Però, che differenze tra organizzazioni. Al “pieno” gomorresco si contrappone il vuoto-Casamonica. Quello che colpisce, di questi interni criminali romani, al di là del kitsch programmatico, è infatti una sensazione di non abitato; e certo sull’interior decoration criminale avrà il suo peso il timore della retata sempre imminente, del sigillo e dello scontro tra gang. Lungi dal mero decorativismo, le case Casamonica seguono infatti un loro funzionalismo. Certo, non siamo dalle parti di Adolf Loos né di Achille Castiglioni, eppure si potrebbe parlare di un funzionalismo mediterraneo, funzionalismo anulare. I caminetti ovunque, per esempio, non sono un segno di stile, ma assurgono alla provvidenziale funzione di elimina-documenti, come ci spiegò Francesca Fagnani che aveva fatto un’inchiesta in queste dimore. Anche le porte matelassé servono soprattutto per nascondere droga e soldi.

 

Ad altre latitudini, l’arredo cambia: in generale i mafiosi siciliani hanno moltissime proprietà e si spostano tanto tra queste.

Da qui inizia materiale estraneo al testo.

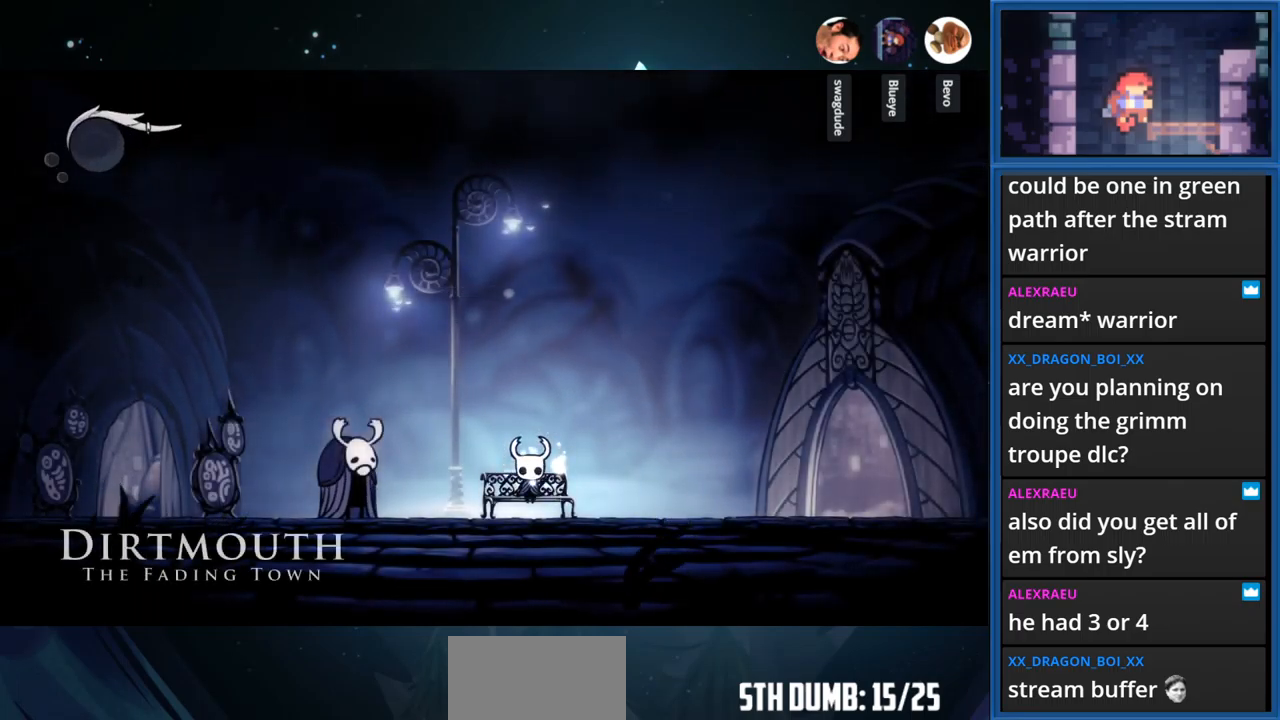
{"buttons": ["DPAD_RIGHT"], "right_stick": "center", "events": [[233, "CROSS", "down"], [450, "CROSS", "up"]]}
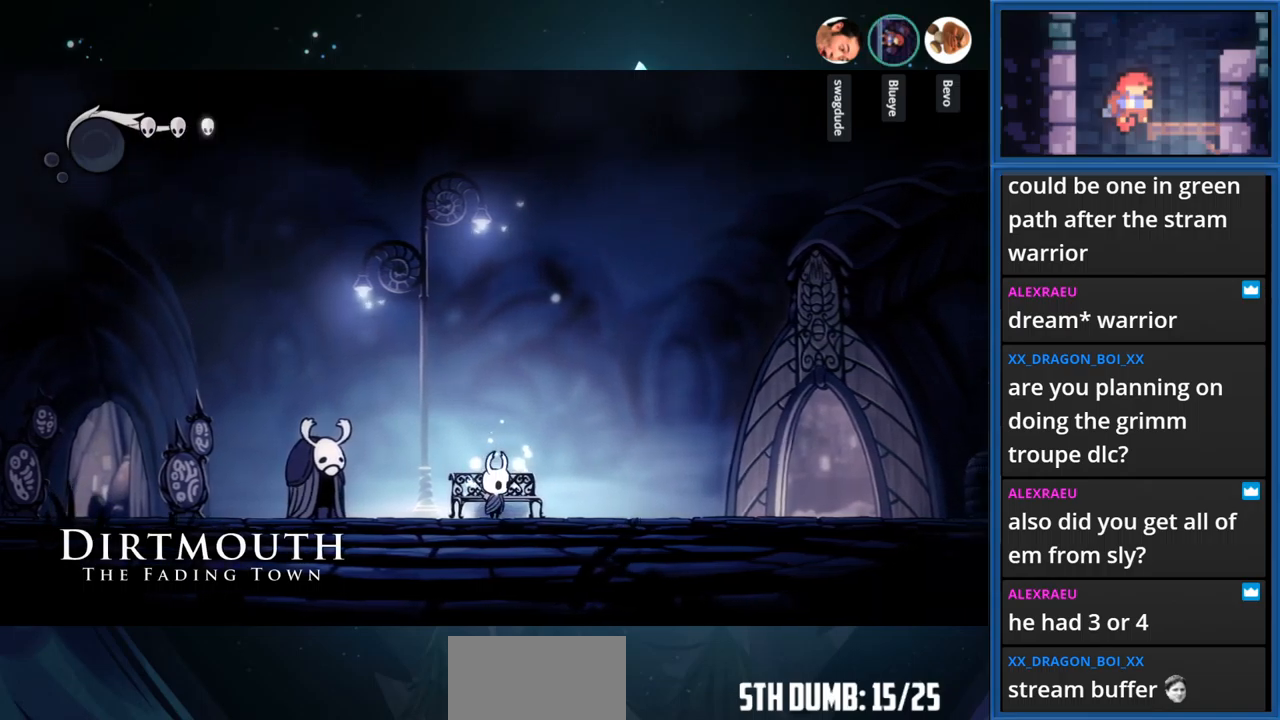
{"buttons": ["R1", "DPAD_RIGHT"], "right_stick": "center", "events": [[433, "R1", "down"]]}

Invece i camorristi se le godono, le case; la casa del camorrista è il regno della donna, che ci tiene tanto e la tiene linda. Sul fronte ‘ndrangheta, le abitazioni, ci spiegarono, sono sempre un po’ posticce, spesso neanche intonacate, spoglie, coi mattoni a vista e coi ferri che escono dalle pareti. Posti da cui scappare improvvisamente (forse anche per rendere omaggio allo stilema e genius loci del non-finito calabrese).

 

Ma con tutto questo storytelling e heritage, la demolizione sarà poi davvero necessaria? Forse più proficuo puntare sul riuso: una delle case di Pablo Escobar è stata trasformata in lussuoso resort a Tulum, in Messico: un parco a tema-Casamonica, o hotel diffuso, potrebbe creare indotti e pil, forse, anche in funzione anticilica.